Payout and uncertainty for our ten bandit example

If we do this, we expect our payout to be the average of all the individual payout rates, since we are selecting the bandits at random. This is indeed what we see. This establishes a baseline for performance — since this approach is just random guessing, anything we come up with needs to do better than this.

Total payout with each pull for the random approach, plotted against the expected payout taken by averaging all the bandit payouts

Remember, the goal of the multi-armed bandit problem is to maximize returns from pulling the lever of bandits with unknown payout rates. To check whether a clever method works well, we should make sure it at least does better than the simplest method. In this case, it’s to just keep pulling the bandit arms at random and keep track of the averages. This is a great experimental design if you want to figure out the payout rates for each bandit, but for many applications this is overkill and you only care about finding the best-paying bandit. Let’s look at an approach meant to optimize payout rather than figure out the payout rates for every bandit.

Dropping the Lowest Performer

I can’t understand something until I try to solve the problem myself, so this is my own attempt at solving the multi-armed bandit problem. It is not standard, and it has a lot of problems, which I’ll discuss in the end, but it did actually sorta work in some cases.

The idea here is simple: we want to play on the highest paying bandit most of the time, but we don’t know which is the highest paying bandit. One thing we can try is to stop pulling the lowest paying bandit once we’re certain it’s the lowest paying bandit. To do this, as we learn more about each bandit’s payout, if a bandit has a payout that we’re pretty confident is lower than all other bandit’s payout, we stop playing that bandit. Mathematically, we stop pulling bandit $i$ once we know that $r_i + t \sigma_i < r_j - t \sigma_j$ for all the $j \neq i$, for some confidence threshold $t$ which, in this example, I set to $2$.

Does this work? Well, yes.

__Goals__
- A) Set down word for word the passage of the bandit excerpt that runs from "Payout and uncertainty" up to and including "better than this.".
- B) In the bandit excerpt, list the three things the writer says about their own attempt in the sentence that begins "It is not standard".
- C) Answer these questions from the bandit excerpt:
(i) What does the random approach establish?
(ii) What is the goal of the multi-armed bandit problem?
(iii) To what value was the confidence threshold $t$ set in the example?
The listing that comes next has no connection to the bandit excerpt.

__Stored rows__

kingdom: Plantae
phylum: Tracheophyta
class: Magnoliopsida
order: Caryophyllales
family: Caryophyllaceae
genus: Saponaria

__Solutions by task__
- A)
Payout and uncertainty for our ten bandit example

If we do this, we expect our payout to be the average of all the individual payout rates, since we are selecting the bandits at random. This is indeed what we see. This establishes a baseline for performance — since this approach is just random guessing, anything we come up with needs to do better than this.

- B)
It is not standard.
It has a lot of problems, which the writer will discuss at the end.
It did actually sorta work in some cases.

- C)
(i) A baseline for performance.
(ii) To maximize returns from pulling the lever of bandits with unknown payout rates.
(iii) 2.